*** DATA FOR ANALYSIS Section Begins ***

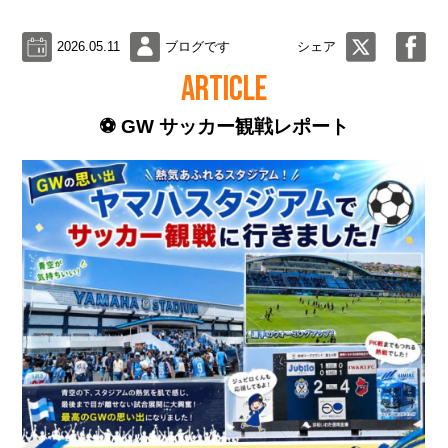
2026.05.11
ブログです
シェア
ARTICLE
⚽ GW サッカー観戦レポート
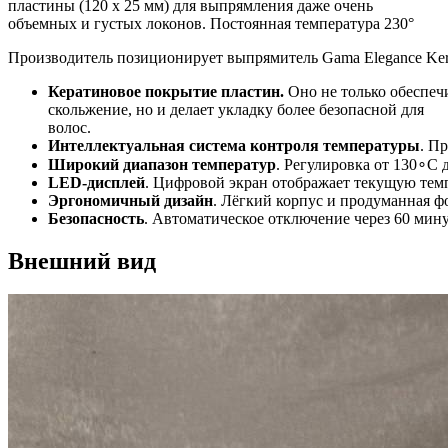
пластины (120 x 25 мм) для выпрямления даже очень
объемных и густых локонов. Постоянная температура 230°
Производитель позиционирует выпрямитель Gama Elegance Ker
Кератиновое покрытие пластин.
Оно не только обеспеч
скольжение, но и делает укладку более безопасной для
волос.
Интеллектуальная система контроля температуры
. П
Широкий диапазон температур
. Регулировка от 130∘C 
LED‑дисплей
. Цифровой экран отображает текущую темп
Эргономичный дизайн
. Лёгкий корпус и продуманная ф
Безопасность
. Автоматическое отключение через 60 мин
Внешний вид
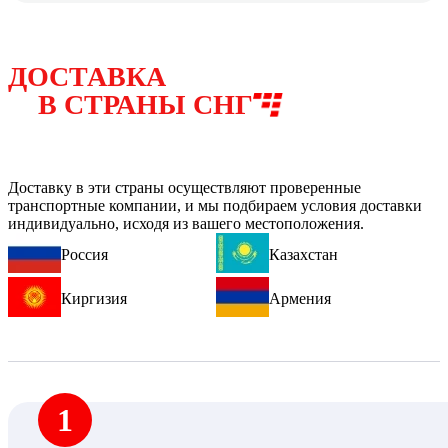
ДОСТАВКА
В СТРАНЫ СНГ
Доставку в эти страны осуществляют проверенные
транспортные компании, и мы подбираем условия доставки
индивидуально, исходя из вашего местоположения.
Россия
Казахстан
Киргизия
Армения
1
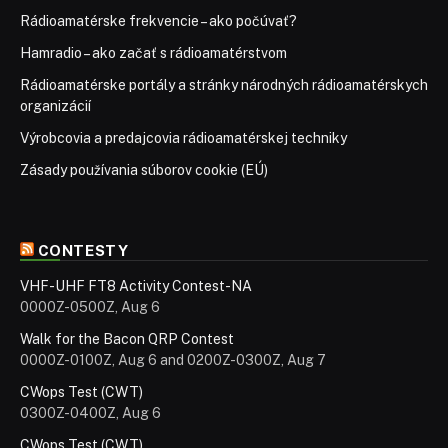
Rádioamatérske frekvencie – ako počúvať?
Hamradio – ako začať s rádioamatérstvom
Rádioamatérske portály a stránky národných rádioamatérskych
organizácií
Výrobcovia a predajcovia rádioamatérskej techniky
Zásady používania súborov cookie (EÚ)
CONTESTY
VHF-UHF FT8 Activity Contest-NA
0000Z-0500Z, Aug 6
Walk for the Bacon QRP Contest
0000Z-0100Z, Aug 6 and 0200Z-0300Z, Aug 7
CWops Test (CWT)
0300Z-0400Z, Aug 6
CWops Test (CWT)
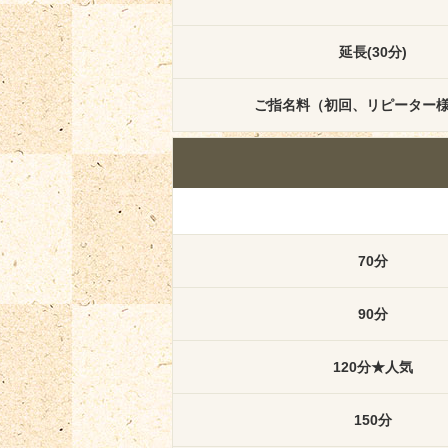
延長(30分)
ご指名料（初回、リピーター
70分
90分
120分★人気
150分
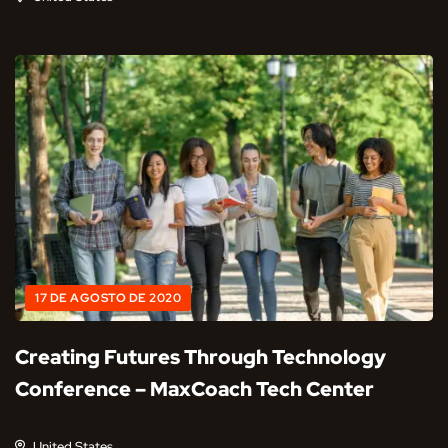
17 DE AGOSTO DE 2020
Creating Futures Through Technology
Conference – MaxCoach Tech Center
United States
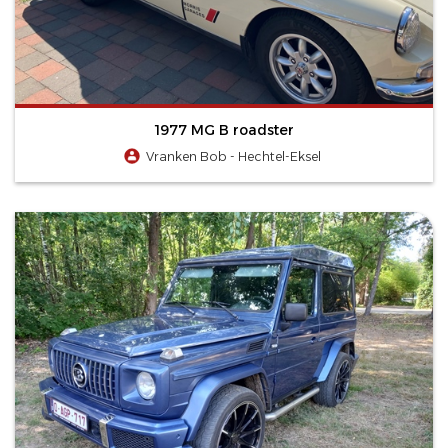
1977 MG B roadster
Vranken Bob - Hechtel-Eksel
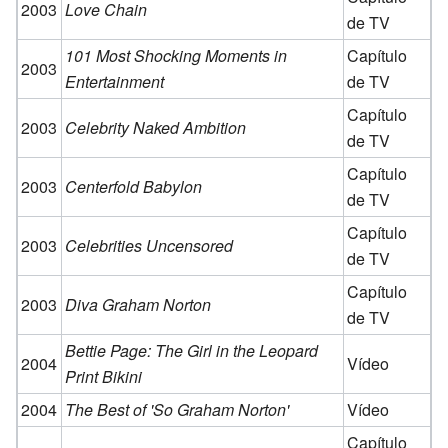
2003
Love Chain
de TV
101 Most Shocking Moments in
Capítulo
2003
Entertainment
de TV
Capítulo
2003
Celebrity Naked Ambition
de TV
Capítulo
2003
Centerfold Babylon
de TV
Capítulo
2003
Celebrities Uncensored
de TV
Capítulo
2003
Diva Graham Norton
de TV
Bettie Page: The Girl in the Leopard
2004
Vídeo
Print Bikini
2004
The Best of 'So Graham Norton'
Vídeo
Capítulo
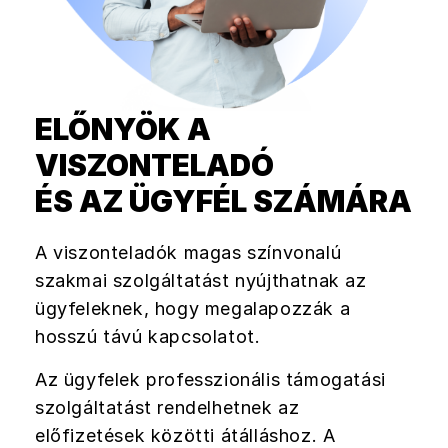
ELŐNYÖK A
VISZONTELADÓ
ÉS AZ ÜGYFÉL SZÁMÁRA
A viszonteladók magas színvonalú
szakmai szolgáltatást nyújthatnak az
ügyfeleknek, hogy megalapozzák a
hosszú távú kapcsolatot.
Az ügyfelek professzionális támogatási
szolgáltatást rendelhetnek az
előfizetések közötti átálláshoz. A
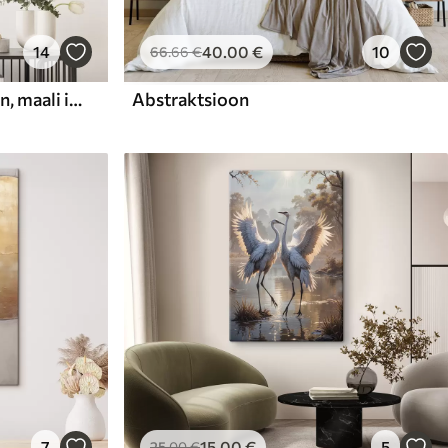
14
40
.00
€
10
66
.66
€
Abstraktne kompositsioon, maali imitatsioon
Abstraktsioon
7
15
.00
€
5
25
.00
€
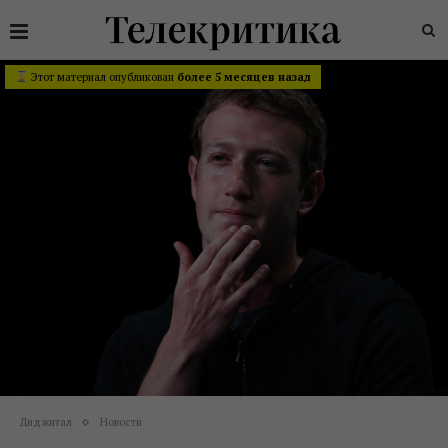
Этот материал опубликован
более 5 месяцев назад
Диджитал
Новости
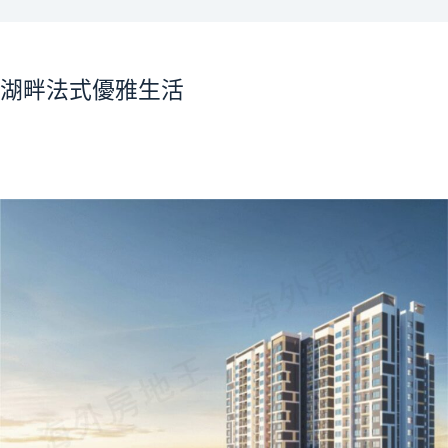
湖畔法式優雅生活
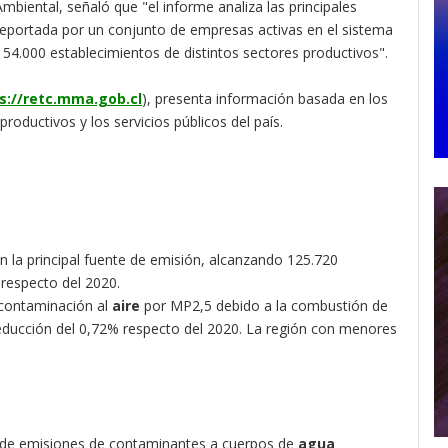
biental, señaló que "el informe analiza las principales
 reportada por un conjunto de empresas activas en el sistema
54.000 establecimientos de distintos sectores productivos".
s://retc.mma.gob.cl
), presenta información basada en los
roductivos y los servicios públicos del país.
 la principal fuente de emisión, alcanzando 125.720
respecto del 2020.
 contaminación al
aire
por MP2,5 debido a la combustión de
reducción del 0,72% respecto del 2020. La región con menores
s de emisiones de contaminantes a cuerpos de
agua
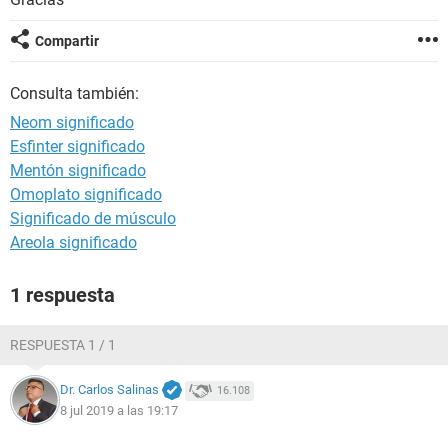
Compartir
Consulta también:
Neom significado
Esfinter significado
Mentón significado
Omoplato significado
Significado de músculo
Areola significado
1 respuesta
RESPUESTA 1 / 1
Dr. Carlos Salinas
16.108
8 jul 2019 a las 19:17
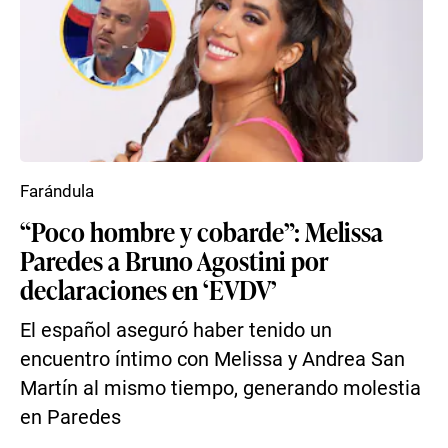
Farándula
“Poco hombre y cobarde”: Melissa
Paredes a Bruno Agostini por
declaraciones en ‘EVDV’
El español aseguró haber tenido un
encuentro íntimo con Melissa y Andrea San
Martín al mismo tiempo, generando molestia
en Paredes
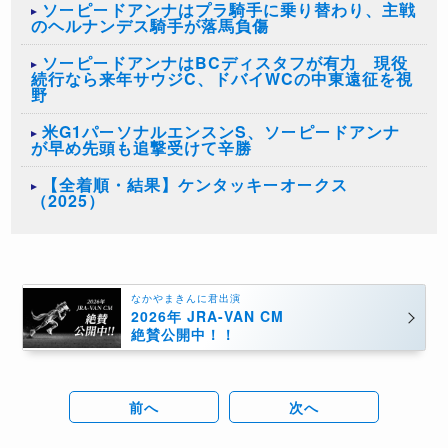
ソーピードアンナはプラ騎手に乗り替わり、主戦
のヘルナンデス騎手が落馬負傷
ソーピードアンナはBCディスタフが有力 現役
続行なら来年サウジC、ドバイWCの中東遠征を視
野
米G1パーソナルエンスンS、ソーピードアンナ
が早め先頭も追撃受けて辛勝
【全着順・結果】ケンタッキーオークス
（2025）
なかやまきんに君出演
2026年 JRA-VAN CM
絶賛公開中！！
前へ
次へ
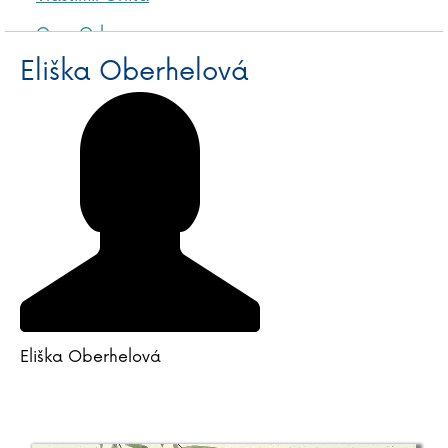
Ozzy Osbourne
Eliška Oberhelová
Eliška Oberhelová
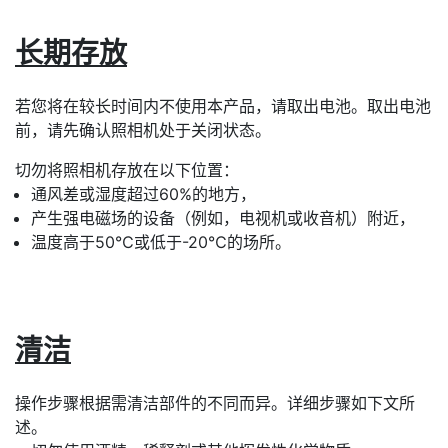
长期存放
若您将在较长时间内不使用本产品，请取出电池。取出电池
前，请先确认照相机处于关闭状态。
切勿将照相机存放在以下位置：
通风差或湿度超过60%的地方，
产生强电磁场的设备（例如，电视机或收音机）附近，
温度高于50℃或低于-20℃的场所。
清洁
操作步骤根据需清洁部件的不同而异。详细步骤如下文所
述。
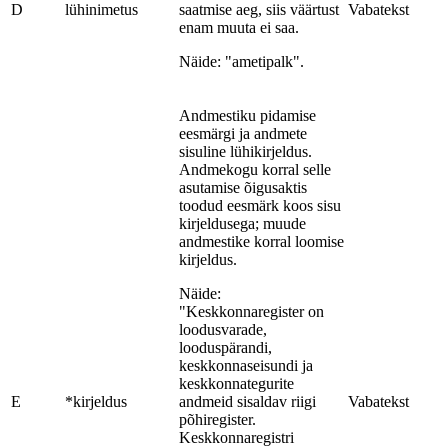
D
lühinimetus
saatmise aeg, siis väärtust
Vabatekst
enam muuta ei saa.
Näide: "ametipalk".
Andmestiku pidamise
eesmärgi ja andmete
sisuline lühikirjeldus.
Andmekogu korral selle
asutamise õigusaktis
toodud eesmärk koos sisu
kirjeldusega; muude
andmestike korral loomise
kirjeldus.
Näide:
"Keskkonnaregister on
loodusvarade,
looduspärandi,
keskkonnaseisundi ja
keskkonnategurite
E
*kirjeldus
andmeid sisaldav riigi
Vabatekst
põhiregister.
Keskkonnaregistri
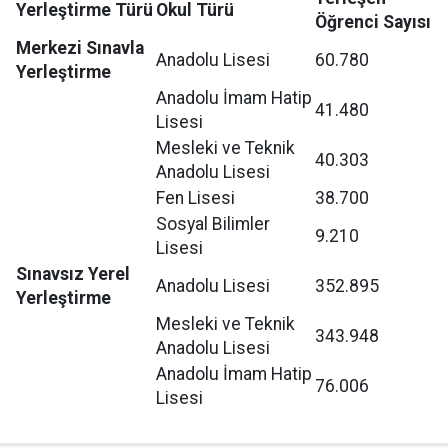
Yerleştirme Türü
Okul Türü
Öğrenci Sayısı
Merkezi Sınavla
Anadolu Lisesi
60.780
Yerleştirme
Anadolu İmam Hatip
41.480
Lisesi
Mesleki ve Teknik
40.303
Anadolu Lisesi
Fen Lisesi
38.700
Sosyal Bilimler
9.210
Lisesi
Sınavsız Yerel
Anadolu Lisesi
352.895
Yerleştirme
Mesleki ve Teknik
343.948
Anadolu Lisesi
Anadolu İmam Hatip
76.006
Lisesi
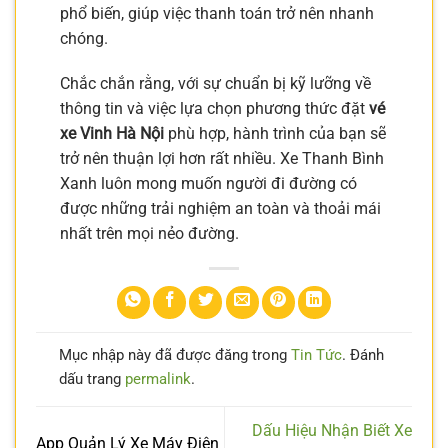
phổ biến, giúp việc thanh toán trở nên nhanh
chóng.
Chắc chắn rằng, với sự chuẩn bị kỹ lưỡng về
thông tin và việc lựa chọn phương thức đặt
vé
xe Vinh Hà Nội
phù hợp, hành trình của bạn sẽ
trở nên thuận lợi hơn rất nhiều. Xe Thanh Bình
Xanh luôn mong muốn người đi đường có
được những trải nghiệm an toàn và thoải mái
nhất trên mọi nẻo đường.
Mục nhập này đã được đăng trong
Tin Tức
. Đánh
dấu trang
permalink
.
Dấu Hiệu Nhận Biết Xe
App Quản Lý Xe Máy Điện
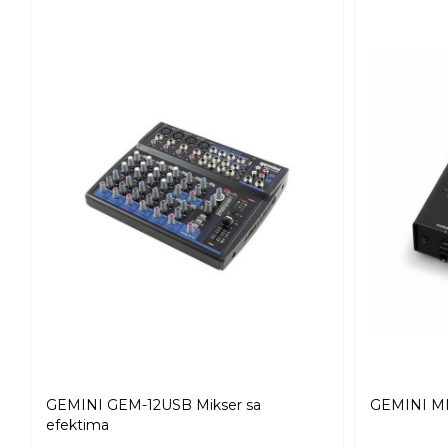
GEMINI GEM-12USB Mikser sa
GEMINI MM
efektima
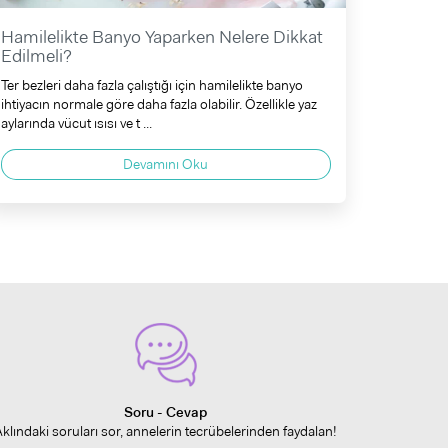
Hamilelikte Banyo Yaparken Nelere Dikkat
Edilmeli?
Ter bezleri daha fazla çalıştığı için hamilelikte banyo
ihtiyacın normale göre daha fazla olabilir. Özellikle yaz
aylarında vücut ısısı ve t ...
Devamını Oku
Soru - Cevap
Aklındaki soruları sor, annelerin tecrübelerinden faydalan!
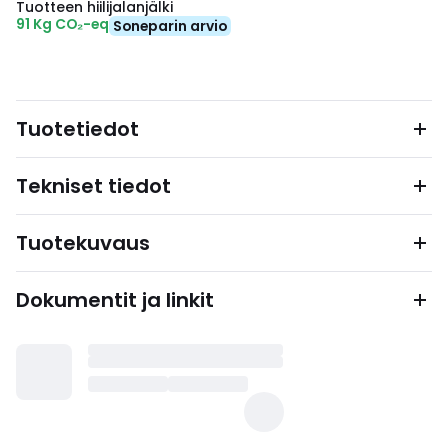
Tuotteen hiilijalanjälki
91 Kg CO₂-eq
Soneparin arvio
Tuotetiedot
Tekniset tiedot
Tuotekuvaus
Dokumentit ja linkit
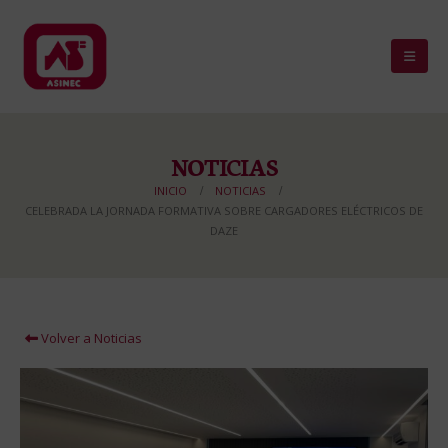
NOTICIAS
INICIO
NOTICIAS
CELEBRADA LA JORNADA FORMATIVA SOBRE CARGADORES ELÉCTRICOS DE
DAZE
Volver a Noticias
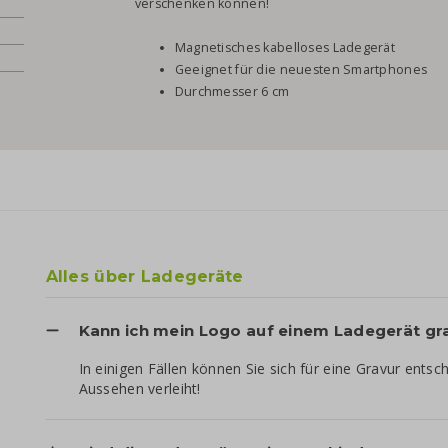
verschenken können!
Magnetisches kabelloses Ladegerät
Geeignet für die neuesten Smartphones
Durchmesser 6 cm
Alles über Ladegeräte
Kann ich mein Logo auf einem Ladegerät gra
In einigen Fällen können Sie sich für eine Gravur ents
Aussehen verleiht!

*** DATA FOR ANALYSIS Section Ends ***

WHAT THE TASK REQUIRES:
Set down every line of text from all the saved data entries above, word for word and without changes, leaving out the pictures.

RESULT:
2026.05.11
ブログです
シェア
ARTICLE
⚽ GW サッカー観戦レポート
пластины (120 x 25 мм) для выпрямления даже очень
объемных и густых локонов. Постоянная температура 230°
Производитель позиционирует выпрямитель Gama Elegance Ker
Кератиновое покрытие пластин.
Оно не только обеспеч
скольжение, но и делает укладку более безопасной для
волос.
Интеллектуальная система контроля температуры
. П
Широкий диапазон температур
. Регулировка от 130∘C 
LED‑дисплей
. Цифровой экран отображает текущую темп
Эргономичный дизайн
. Лёгкий корпус и продуманная ф
Безопасность
. Автоматическое отключение через 60 мин
Внешний вид
ДОСТАВКА
В СТРАНЫ СНГ
Доставку в эти страны осуществляют проверенные
транспортные компании, и мы подбираем условия доставки
индивидуально, исходя из вашего местоположения.
Россия
Казахстан
Киргизия
Армения
1
Rádioamatérske frekvencie – ako počúvať?
Hamradio – ako začať s rádioamatérstvom
Rádioamatérske portály a stránky národných rádioamatérskych
organizácií
Výrobcovia a predajcovia rádioamatérskej techniky
Zásady používania súborov cookie (EÚ)
CONTESTY
VHF-UHF FT8 Activity Contest-NA
0000Z-0500Z, Aug 6
Walk for the Bacon QRP Contest
0000Z-0100Z, Aug 6 and 0200Z-0300Z, Aug 7
CWops Test (CWT)
0300Z-0400Z, Aug 6
CWops Test (CWT)
延長(30分)
ご指名料（初回、リピーター
70分
90分
120分★人気
150分
17 DE AGOSTO DE 2020
Creating Futures Through Technology
Conference – MaxCoach Tech Center
United States
1977 MG B roadster
Vranken Bob - Hechtel-Eksel
2003
Love Chain
de TV
101 Most Shocking Moments in
Capítulo
2003
Entertainment
de TV
Capítulo
2003
Celebrity Naked Ambition
de TV
Capítulo
2003
Centerfold Babylon
de TV
Capítulo
2003
Celebrities Uncensored
de TV
Capítulo
2003
Diva Graham Norton
de TV
Bettie Page: The Girl in the Leopard
2004
Vídeo
Print Bikini
2004
The Best of 'So Graham Norton'
Vídeo
Capítulo
ELŐNYÖK A
VISZONTELADÓ
ÉS AZ ÜGYFÉL SZÁMÁRA
A viszonteladók magas színvonalú
szakmai szolgáltatást nyújthatnak az
ügyfeleknek, hogy megalapozzák a
hosszú távú kapcsolatot.
Az ügyfelek professzionális támogatási
szolgáltatást rendelhetnek az
előfizetések közötti átálláshoz. A
14
40
.00
€
10
66
.66
€
Abstraktne kompositsioon, maali imitatsioon
Abstraktsioon
7
15
.00
€
5
25
.00
€
Этот материал опубликован
более 5 месяцев назад
Диджитал
Новости
湖畔法式優雅生活
biental, señaló que "el informe analiza las principales
 reportada por un conjunto de empresas activas en el sistema
54.000 establecimientos de distintos sectores productivos".
s://retc.mma.gob.cl
), presenta información basada en los
roductivos y los servicios públicos del país.
 la principal fuente de emisión, alcanzando 125.720
respecto del 2020.
 contaminación al
aire
por MP2,5 debido a la combustión de
reducción del 0,72% respecto del 2020. La región con menores
s de emisiones de contaminantes a cuerpos de
agua
Compartir
Consulta también:
Neom significado
Esfinter significado
Mentón significado
Omoplato significado
Significado de músculo
Areola significado
1 respuesta
RESPUESTA 1 / 1
Dr. Carlos Salinas
16.108
8 jul 2019 a las 19:17
Farándula
“Poco hombre y cobarde”: Melissa
Paredes a Bruno Agostini por
declaraciones en ‘EVDV’
El español aseguró haber tenido un
encuentro íntimo con Melissa y Andrea San
Martín al mismo tiempo, generando molestia
en Paredes
ソーピードアンナはプラ騎手に乗り替わり、主戦
のヘルナンデス騎手が落馬負傷
ソーピードアンナはBCディスタフが有力 現役
続行なら来年サウジC、ドバイWCの中東遠征を視
野
米G1パーソナルエンスンS、ソーピードアンナ
が早め先頭も追撃受けて辛勝
【全着順・結果】ケンタッキーオークス
（2025）
なかやまきんに君出演
2026年 JRA-VAN CM
絶賛公開中！！
前へ
次へ
Ozzy Osbourne
Eliška Oberhelová
Eliška Oberhelová
长期存放
若您将在较长时间内不使用本产品，请取出电池。取出电池
前，请先确认照相机处于关闭状态。
切勿将照相机存放在以下位置：
通风差或湿度超过60%的地方，
产生强电磁场的设备（例如，电视机或收音机）附近，
温度高于50℃或低于-20℃的场所。
清洁
操作步骤根据需清洁部件的不同而异。详细步骤如下文所
述。
D
lühinimetus
saatmise aeg, siis väärtust
Vabatekst
enam muuta ei saa.
Näide: "ametipalk".
Andmestiku pidamise
eesmärgi ja andmete
sisuline lühikirjeldus.
Andmekogu korral selle
asutamise õigusaktis
toodud eesmärk koos sisu
kirjeldusega; muude
andmestike korral loomise
kirjeldus.
Näide:
"Keskkonnaregister on
loodusvarade,
looduspärandi,
keskkonnaseisundi ja
keskkonnategurite
E
*kirjeldus
andmeid sisaldav riigi
Vabatekst
põhiregister.
Keskkonnaregistri
Yerleştirme Türü
Okul Türü
Öğrenci Sayısı
Merkezi Sınavla
Anadolu Lisesi
60.780
Yerleştirme
Anadolu İmam Hatip
41.480
Lisesi
Mesleki ve Teknik
40.303
Anadolu Lisesi
Fen Lisesi
38.700
Sosyal Bilimler
9.210
Lisesi
Sınavsız Yerel
Anadolu Lisesi
352.895
Yerleştirme
Mesleki ve Teknik
343.948
Anadolu Lisesi
Anadolu İmam Hatip
76.006
Lisesi
phổ biến, giúp việc thanh toán trở nên nhanh
chóng.
Chắc chắn rằng, với sự chuẩn bị kỹ lưỡng về
thông tin và việc lựa chọn phương thức đặt
vé
xe Vinh Hà Nội
phù hợp, hành trình của bạn sẽ
trở nên thuận lợi hơn rất nhiều. Xe Thanh Bình
Xanh luôn mong muốn người đi đường có
được những trải nghiệm an toàn và thoải mái
nhất trên mọi nẻo đường.
Mục nhập này đã được đăng trong
Tin Tức
. Đánh
dấu trang
permalink
.
Dấu Hiệu Nhận Biết Xe
App Quản Lý Xe Máy Điện
GEMINI GEM-12USB Mikser sa
GEMINI MM
efektima
Hamilelikte Banyo Yaparken Nelere Dikkat
Edilmeli?
Ter bezleri daha fazla çalıştığı için hamilelikte banyo
ihtiyacın normale göre daha fazla olabilir. Özellikle yaz
aylarında vücut ısısı ve t ...
Devamını Oku
Soru - Cevap
Aklındaki soruları sor, annelerin tecrübelerinden faydalan!
Tuotteen hiilijalanjälki
91 Kg CO₂-eq
Soneparin arvio
Tuotetiedot
Tekniset tiedot
Tuotekuvaus
Dokumentit ja linkit
NOTICIAS
INICIO
NOTICIAS
CELEBRADA LA JORNADA FORMATIVA SOBRE CARGADORES ELÉCTRICOS DE
DAZE
Volver a Noticias
verschenken können!
Magnetisches kabelloses Ladegerät
Geeignet für die neuesten Smartphones
Durchmesser 6 cm
Alles über Ladegeräte
Kann ich mein Logo auf einem Ladegerät gra
In einigen Fällen können Sie sich für eine Gravur ents
Aussehen verleiht!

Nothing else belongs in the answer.